What is expected: Copy the listing below exactly. Pictures stay out of it.

BEGIN Input

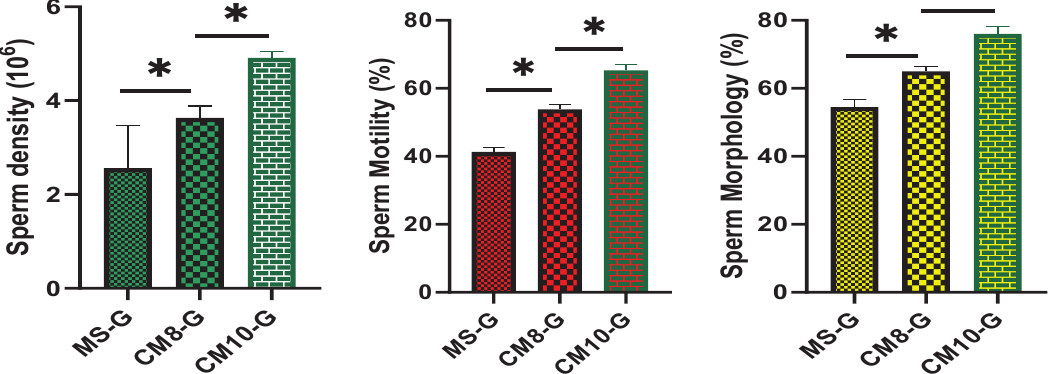
Figure 2 . Post Hoc analysis on Leydig and Sertoli cells in three groups. *p < 0.05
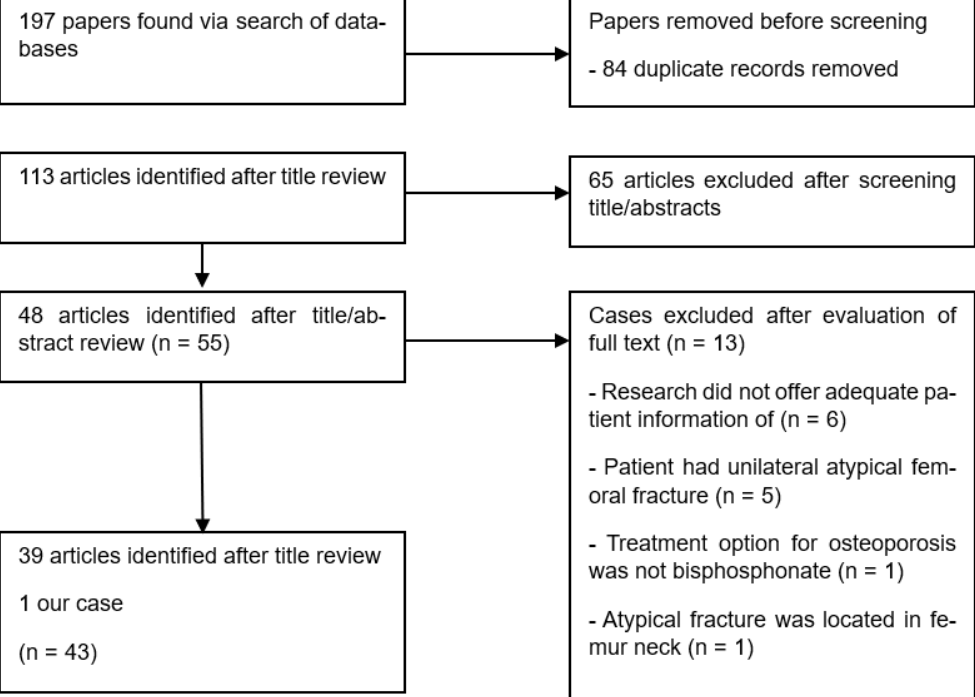
Figure 5. Flow of studies through the review.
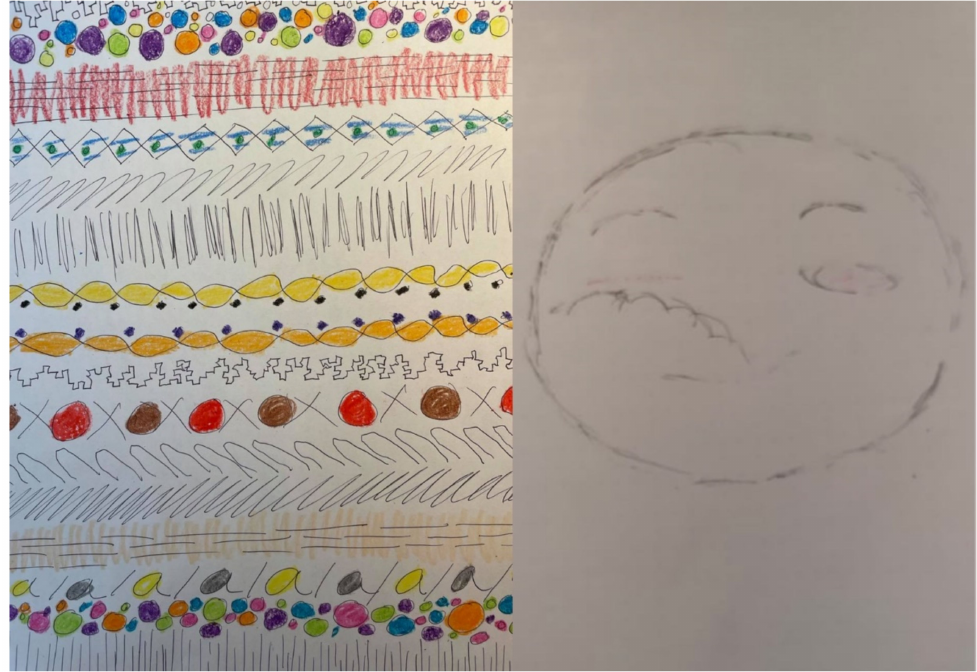
Figure 1. Doodle Provided by Facilitator ( Left ) and Participant ( Right ) After the First HeNReG Meeting of the 2021/2022 Academic Year Representing the Only Doodles Provided that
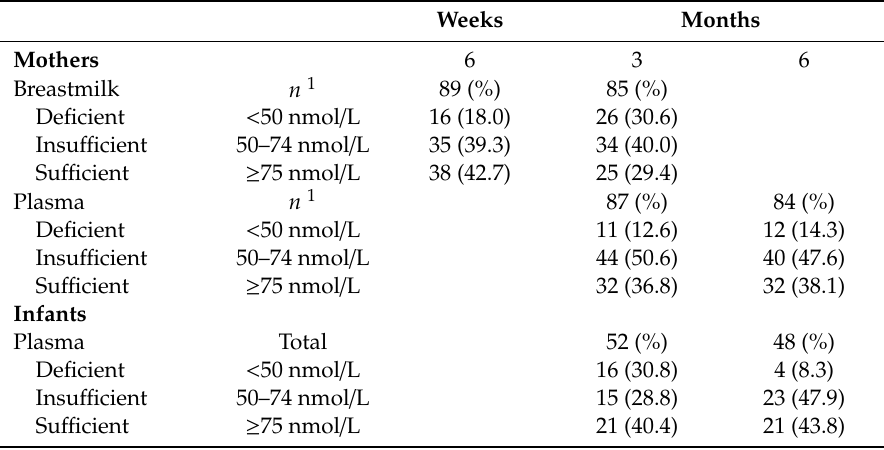
Table 4. Distribution of vitamin D status at each time-point (6 weeks, 3, and 6 months) for maternal and infant samples.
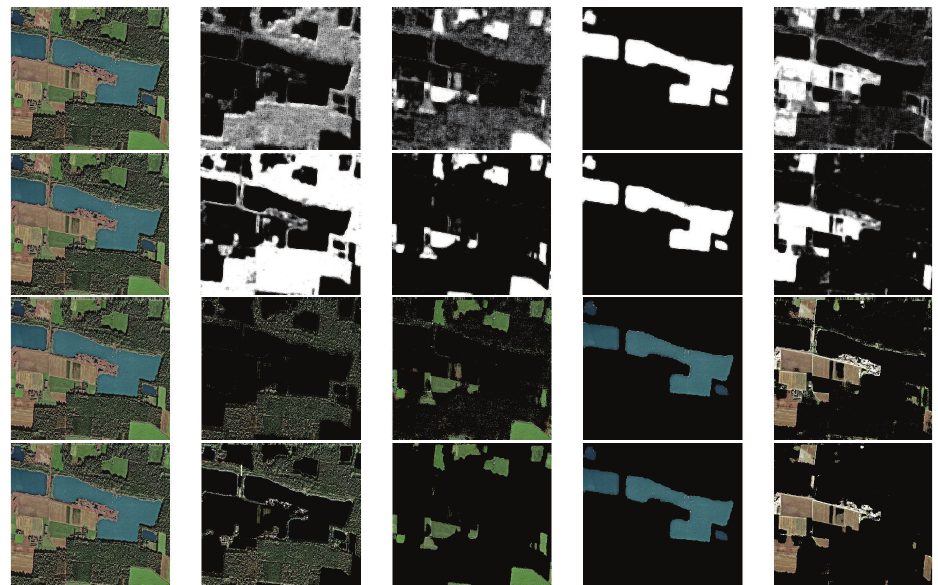
Figure 7: Natural image segmentation after thresholding. Line 1: membership functions using Shen’s model. Line 2: membership functions using the proposed model. Line 3: hard segmentations using Shen’s model. Line 4: hard segmentations using the proposed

END Input

Response box:
Figure 2 . Post Hoc analysis on Leydig and Sertoli cells in three groups. *p < 0.05
Figure 5. Flow of studies through the review.
Figure 1. Doodle Provided by Facilitator ( Left ) and Participant ( Right ) After the First HeNReG Meeting of the 2021/2022 Academic Year Representing the Only Doodles Provided that
Table 4. Distribution of vitamin D status at each time-point (6 weeks, 3, and 6 months) for maternal and infant samples.
Figure 7: Natural image segmentation after thresholding. Line 1: membership functions using Shen’s model. Line 2: membership functions using the proposed model. Line 3: hard segmentations using Shen’s model. Line 4: hard segmentations using the proposed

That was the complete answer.